PASSAGE SHOWN:
Currently Palestinians make up twenty-one percent of the general population of the State of Israel, however, crime rates in Arab towns are three times higher than those in Jewish towns. Homicide rates in Arab localities are 7.4 higher than those in Jewish communities. In 2013, seventy percent of homicide cases occurred within Arab localities; seventy percent of those were committed with firearms. The survey further reveals that forty percent of the murdered women in Israel were Palestinians; among those eighty percent had previously filed a complaint with the police, compared to forty percent among their Jewish counterparts. Fifty-three percent of cases concerning Palestinian victims were closed due to lack of evidence compared to thirty-seven percent when the victim was Jewish. Almost seventy percent of cases concerning Palestinian suspects are closed without an indictment, compared to fifty-two percent when the suspect is Jewish. According to official estimation, there are 400,000 unlicensed firearms in Israel, eighty percent of which are in circulation in Arab towns. According to the report, the police force has shown no genuine interest in adopting a clear plan to confiscate these weapons. In fact, the few that are confiscated find their way back to the black market. According to the report, the police force justifies its failure to combat crimes in Arab localities by blaming the Palestinian culture for being “violent,” or by blaming the Palestinians citizens for their reluctance to cooperate with the police.

DATA SUPPLIED:
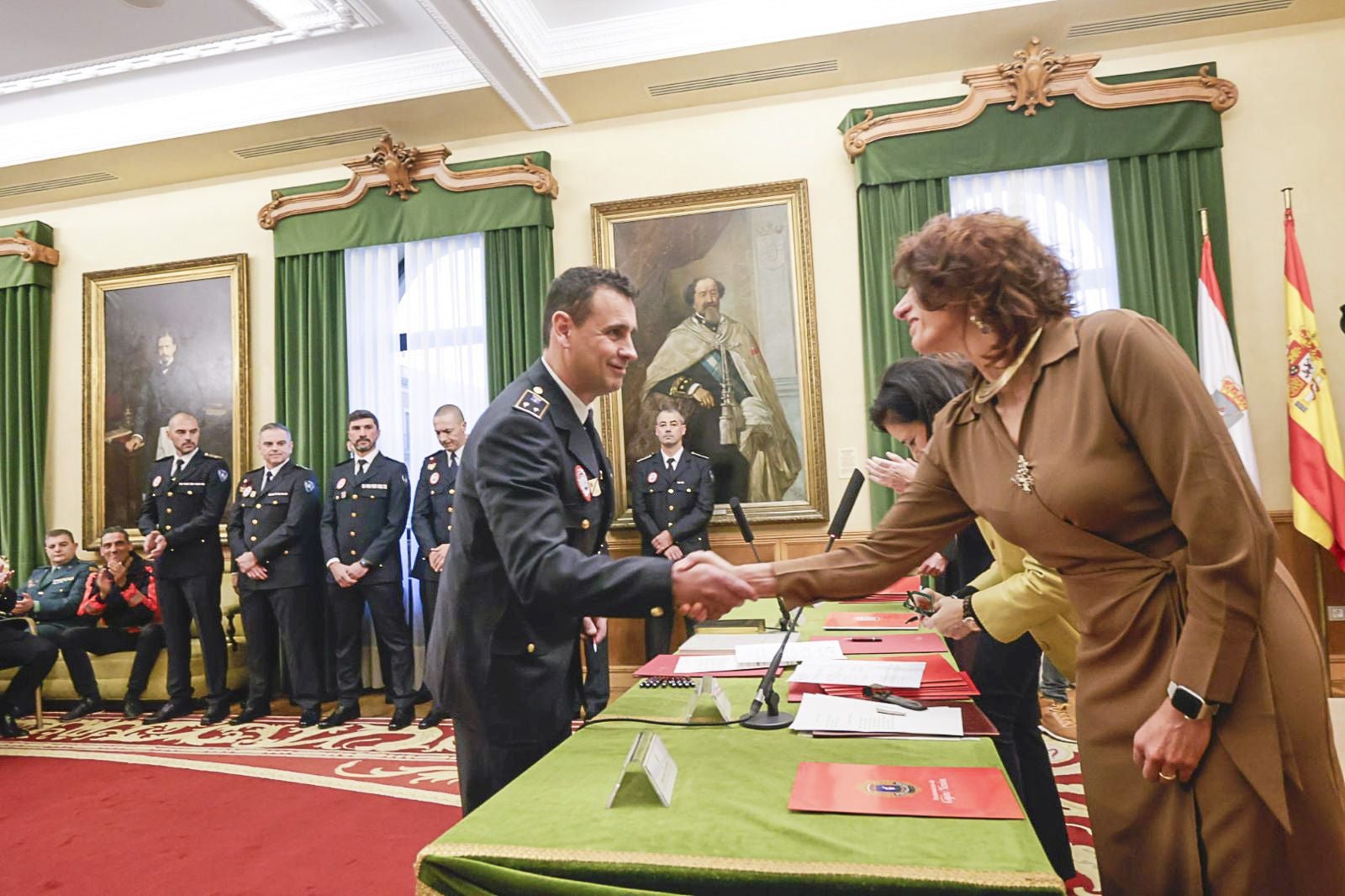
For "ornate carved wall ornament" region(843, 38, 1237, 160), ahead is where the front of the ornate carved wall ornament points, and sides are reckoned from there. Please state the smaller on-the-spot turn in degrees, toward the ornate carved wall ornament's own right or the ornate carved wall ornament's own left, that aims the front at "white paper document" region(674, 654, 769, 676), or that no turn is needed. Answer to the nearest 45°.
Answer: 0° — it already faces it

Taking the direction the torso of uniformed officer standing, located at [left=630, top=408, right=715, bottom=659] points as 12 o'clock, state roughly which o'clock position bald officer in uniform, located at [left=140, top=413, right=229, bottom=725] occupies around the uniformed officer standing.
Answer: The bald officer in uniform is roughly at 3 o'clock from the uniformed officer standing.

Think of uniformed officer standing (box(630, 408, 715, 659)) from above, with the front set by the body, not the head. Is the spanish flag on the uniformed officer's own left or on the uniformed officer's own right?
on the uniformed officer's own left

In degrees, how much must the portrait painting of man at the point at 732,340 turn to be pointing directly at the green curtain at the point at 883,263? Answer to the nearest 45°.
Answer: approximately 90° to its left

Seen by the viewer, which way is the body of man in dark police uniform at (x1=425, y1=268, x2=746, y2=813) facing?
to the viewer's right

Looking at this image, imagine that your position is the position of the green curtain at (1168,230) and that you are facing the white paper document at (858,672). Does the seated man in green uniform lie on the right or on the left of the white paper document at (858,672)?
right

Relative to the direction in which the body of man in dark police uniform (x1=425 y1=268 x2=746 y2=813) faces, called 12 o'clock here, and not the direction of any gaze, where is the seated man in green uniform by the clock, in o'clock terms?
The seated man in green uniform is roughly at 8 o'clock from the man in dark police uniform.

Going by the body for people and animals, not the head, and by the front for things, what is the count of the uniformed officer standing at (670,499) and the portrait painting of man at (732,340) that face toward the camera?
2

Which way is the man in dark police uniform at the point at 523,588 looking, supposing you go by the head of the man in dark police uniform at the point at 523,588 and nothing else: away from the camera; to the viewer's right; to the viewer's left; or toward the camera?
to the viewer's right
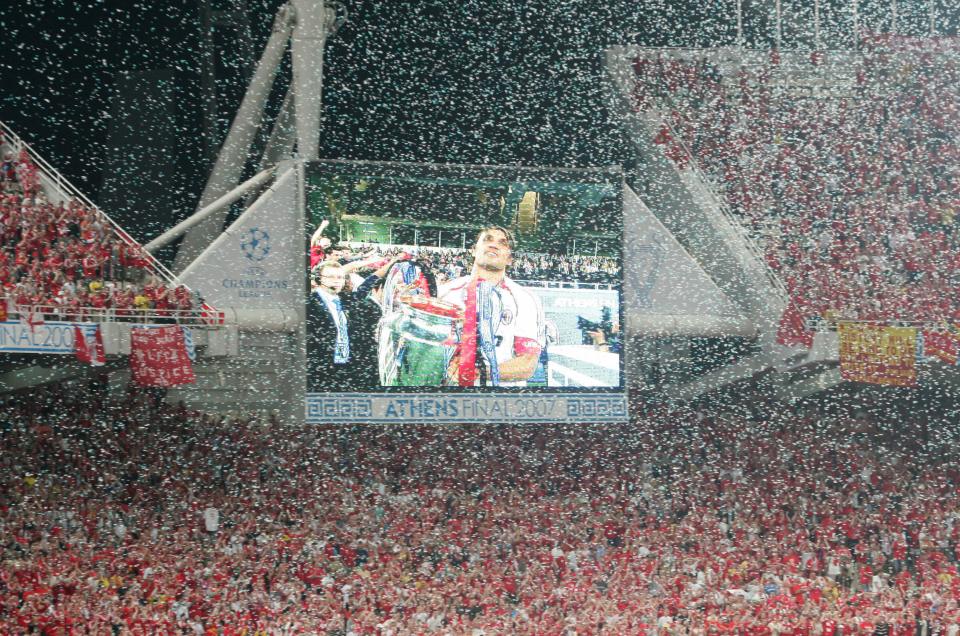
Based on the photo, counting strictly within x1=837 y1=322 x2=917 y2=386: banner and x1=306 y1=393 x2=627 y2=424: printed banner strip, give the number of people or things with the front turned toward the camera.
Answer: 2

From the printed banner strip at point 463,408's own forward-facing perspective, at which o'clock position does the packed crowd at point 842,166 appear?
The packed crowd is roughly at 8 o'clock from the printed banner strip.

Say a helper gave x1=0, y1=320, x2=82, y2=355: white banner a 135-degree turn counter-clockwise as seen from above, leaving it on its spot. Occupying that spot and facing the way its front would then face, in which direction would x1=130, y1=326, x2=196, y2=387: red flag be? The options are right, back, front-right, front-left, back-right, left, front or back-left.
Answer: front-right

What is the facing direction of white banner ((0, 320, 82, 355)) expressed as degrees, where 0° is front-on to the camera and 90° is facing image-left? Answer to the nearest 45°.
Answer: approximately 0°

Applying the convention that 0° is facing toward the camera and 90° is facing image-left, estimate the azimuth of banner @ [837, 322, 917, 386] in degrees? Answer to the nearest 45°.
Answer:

---

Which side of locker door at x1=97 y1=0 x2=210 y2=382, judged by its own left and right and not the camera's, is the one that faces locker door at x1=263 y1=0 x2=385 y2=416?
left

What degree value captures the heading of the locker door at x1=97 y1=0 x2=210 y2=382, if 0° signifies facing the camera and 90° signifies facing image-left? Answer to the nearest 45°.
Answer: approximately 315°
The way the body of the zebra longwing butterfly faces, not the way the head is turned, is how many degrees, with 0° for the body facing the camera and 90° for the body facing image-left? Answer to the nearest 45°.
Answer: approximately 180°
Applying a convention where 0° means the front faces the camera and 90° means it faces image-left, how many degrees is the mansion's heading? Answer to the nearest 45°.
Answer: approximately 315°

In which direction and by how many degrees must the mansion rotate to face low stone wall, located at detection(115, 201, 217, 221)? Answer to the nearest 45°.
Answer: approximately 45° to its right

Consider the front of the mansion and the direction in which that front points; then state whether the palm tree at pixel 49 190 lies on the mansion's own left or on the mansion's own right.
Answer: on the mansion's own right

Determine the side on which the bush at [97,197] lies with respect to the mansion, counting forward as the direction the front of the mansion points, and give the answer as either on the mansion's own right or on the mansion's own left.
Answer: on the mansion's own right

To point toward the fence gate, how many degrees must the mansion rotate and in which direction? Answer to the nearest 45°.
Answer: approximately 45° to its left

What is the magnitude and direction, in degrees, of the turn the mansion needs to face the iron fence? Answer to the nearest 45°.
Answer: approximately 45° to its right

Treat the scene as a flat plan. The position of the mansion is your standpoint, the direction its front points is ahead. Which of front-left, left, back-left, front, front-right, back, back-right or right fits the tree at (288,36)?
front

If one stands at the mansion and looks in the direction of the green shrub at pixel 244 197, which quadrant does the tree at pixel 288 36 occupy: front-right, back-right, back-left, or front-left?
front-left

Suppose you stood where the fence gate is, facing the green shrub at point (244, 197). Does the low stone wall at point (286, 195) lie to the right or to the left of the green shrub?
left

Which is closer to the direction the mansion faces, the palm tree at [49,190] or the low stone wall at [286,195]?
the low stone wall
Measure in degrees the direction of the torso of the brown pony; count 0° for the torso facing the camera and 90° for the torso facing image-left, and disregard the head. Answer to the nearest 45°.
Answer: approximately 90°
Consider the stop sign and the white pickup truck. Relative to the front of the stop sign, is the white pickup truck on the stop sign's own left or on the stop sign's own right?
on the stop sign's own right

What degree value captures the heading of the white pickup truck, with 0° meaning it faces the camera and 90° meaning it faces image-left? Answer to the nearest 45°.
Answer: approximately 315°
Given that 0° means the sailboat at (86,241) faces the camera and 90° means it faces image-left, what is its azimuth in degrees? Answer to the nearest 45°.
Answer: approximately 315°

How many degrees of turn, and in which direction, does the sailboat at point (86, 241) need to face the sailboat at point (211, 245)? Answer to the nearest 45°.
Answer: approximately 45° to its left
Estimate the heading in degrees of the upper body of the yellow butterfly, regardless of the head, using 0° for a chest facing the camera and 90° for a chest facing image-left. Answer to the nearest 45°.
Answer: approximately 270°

PARTS OF THE EXERCISE:
(1) Render the records as a Markdown table with columns named Row and Line, starting with the line that contains "needed. Answer to the nearest 45°." and going on through the line that contains "Answer: 0° — it already faces it", with blank lines left out.
(2) Write the next part of the passage on crime and policing in Arab localities in Israel, picking up after its final sentence.
The records are unrelated to the text.

WRITTEN ANSWERS:
(1)
| Row | Line |
|---|---|
| 1 | For "ornate carved wall ornament" region(843, 38, 1237, 160), ahead is where the front of the ornate carved wall ornament points, and sides are reckoned from there. Please state the smaller on-the-spot turn in degrees, toward the ornate carved wall ornament's own right or the ornate carved wall ornament's own left, that aims the front at "white paper document" region(674, 654, 769, 676), or that no turn is needed. Answer to the nearest 45°. |
| 2 | Answer: 0° — it already faces it |

(2)
The statistics published in the report are consistent with academic literature on policing in deeply divided societies across national or other lines. In summarizing some of the literature, Hasisi points out that in these societies, the minority perceives the state and its institutions as non-neutral, which, in turn, erodes the legitimacy of the police in the eyes of the minority group. The police’s own prejudice against the minority reinforces this suspicious attitude towards the police as an institution. Too often, the encounter between the members of the minority group and law enforcement agents results in negative experiences for the members of the minority. On its part, the state treats the minority’s suspicious attitude towards the police force as a matter of internal security. Enforcement measures against political offenses are prioritized at the expense of enforcement measures targeting ordinary crimes. It is not surprising, then, that in policing the minority group most police resources are used to strengthen the political control of the group. This is reflected in a strong police presence at public protests, and in resorting to harsh enforcement measures against “subversive” activities. At the same time, the police force shows substantially less interest in policing ordinary crimes when they pose no threat to the dominant majority.
Applied to the context of the Palestinian minority in Israel, the available data reveals clear patterns of distrust towards the Israeli police. A survey that was conducted by the Ministry of Internal Security revealed that 76.3 percent of the Palestinian respondents (respondents) stated that the police discriminates against them, 59.2 believed that the police uses excessive force, fifty-seven percent believed that the police force was hostile, and 68.6 percent believed that the police are unfair. In-depth interviews gave a more concrete exemplification of the widespread belief that the police force is discriminatory. For example, respondents believed that the police force is passive when the victims of crimes are Arabs, and that it is active when they are Jewish. In assessing the performance of the police force in politically charged cases, such as handling of protesters, land confiscation and demolition of houses, the results were extremely negative. Over eighty-four percent of the respondents stated that the police force was either "negative" or "extremely negative."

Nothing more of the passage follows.